And my ultimate question... can the Intel S3710s be used in a meaningful way to accelerate the performance of the HDD pool, such that I can have my cake, and eat it too. (i.e. use the capacity of the HDD pool for ESX lab space, while only actively using a small portion of it at any specific time (i.e. within my L2ARC space after warm up).
Carved up the Intel S3710 400GB SSDs in to (2) Partitions - 85% (336GB) and 15% (56GB)
With each the SSDs on separate Controllers, and using RAID1/0 for ZIL = (112GB) 2 drives worth of performance on writes
Then used the 336GB * 4 Partitions as non-mirrored L2ARC = 1.3TB of L2ARC.
This might not be the most optimal sizes/scheme, but it's a start...
Hitachi Pool (RAIDz1*2 with SSD) – ZFS Volume
Sync Disabled (QD4)-------- Sync Always (QD4)----------Sync Always (QD10)

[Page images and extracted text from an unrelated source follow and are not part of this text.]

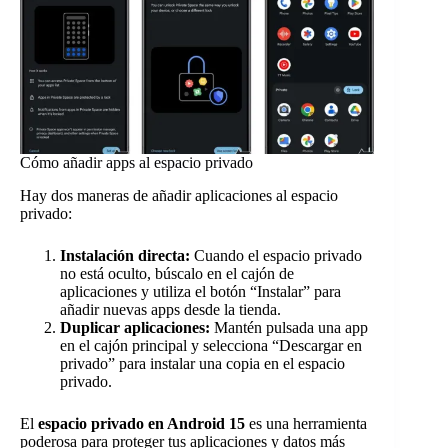
Cómo añadir apps al espacio privado
Hay dos maneras de añadir aplicaciones al espacio
privado:
Instalación directa:
Cuando el espacio privado
no está oculto, búscalo en el cajón de
aplicaciones y utiliza el botón “Instalar” para
añadir nuevas apps desde la tienda.
Duplicar aplicaciones:
Mantén pulsada una app
en el cajón principal y selecciona “Descargar en
privado” para instalar una copia en el espacio
privado.
El
espacio privado en Android 15
es una herramienta
poderosa para proteger tus aplicaciones y datos más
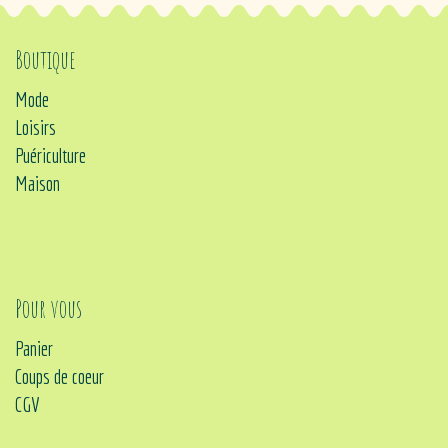
Boutique
Mode
Loisirs
Puériculture
Maison
Pour vous
Panier
Coups de coeur
CGV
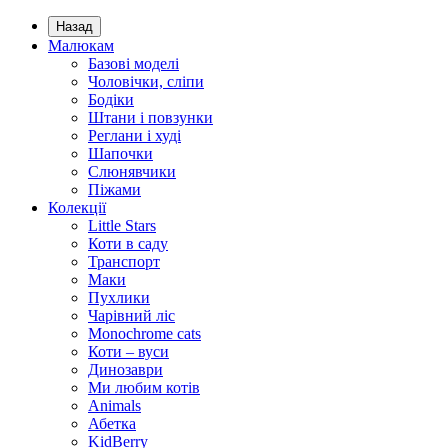
Назад
Малюкам
Базові моделі
Чоловічки, сліпи
Бодіки
Штани і повзунки
Реглани і худі
Шапочки
Слюнявчики
Піжами
Колекції
Little Stars
Коти в саду
Транспорт
Маки
Пухлики
Чарівний ліс
Monochrome cats
Коти – вуси
Динозаври
Ми любим котів
Animals
Абетка
KidBerry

Here we see that pool is getting HDD speeds on non-sync workloads, which we expect.
The interesting finding is, with sync enabled and QD4.
We're getting 80% of the pure Intel Pool speeds on Sync Writes across all IO sizes.
But we're also getting 100% of the pure Hitachi Pool speeds on Reads, which is faster than using the Intels in a pool by themselves.
Testing again with QD10 just shows you can squeeze a little more performance out of super small IOs, but larger blocks are about the same.
My current thoughts...
I'm kind of loving the Intels accelerating the Hitachi Pool at the moment.
I'm getting the best of both worlds, in that I can:
- Use the Hitachi HDD pool for large archive/CIFS based workloads (30TB~)
- And also use the same reservoir of space for iSCSI ESX Sync workloads
- I won't get full pure SSD speeds always and forever. But 75-80% is very livable, if that's what it ends up being (where it counts)
- Especially since the Intels by themselves in RAID1/0 is < 800GB~ Usable for ESX (I need 5TB+ to start with < 1TB active
- Plus i'm getting better than Intel SSD speeds on all reads, so they aren't hurting
Iperf Benchmarks on 4 threads were consistently around 15.5Gbits/second.
Add iSCSI iSER/SRP overhead, and seeing 1.7GBs reads/writes is pretty solid.
I'm also seeing the benefit of the latest and greatest CPUs and memory architecture when it comes to RAW ram performance, and how that pertains to ZFS performance. I've also got my eyes on the Intel 750 PCIe NVMe 400GB card, even if using it in my PCIe 2.0 x8 configuration will gimp it.
I could theoretically sell my (4) Samsung Evo 850s and my (4) Intel S3710s, and just put that PCIe behind my hitachi's and end up better off. (you were right!!! <insert you here>)
But unless i'm incredibly mistaken, and just plain doing it wrong... I kind of feel vindicated, that there is a meaningful way to use the Intels to accelerate the Hitachi's, without impacting the performance of the HDDs, and only helping where it counts.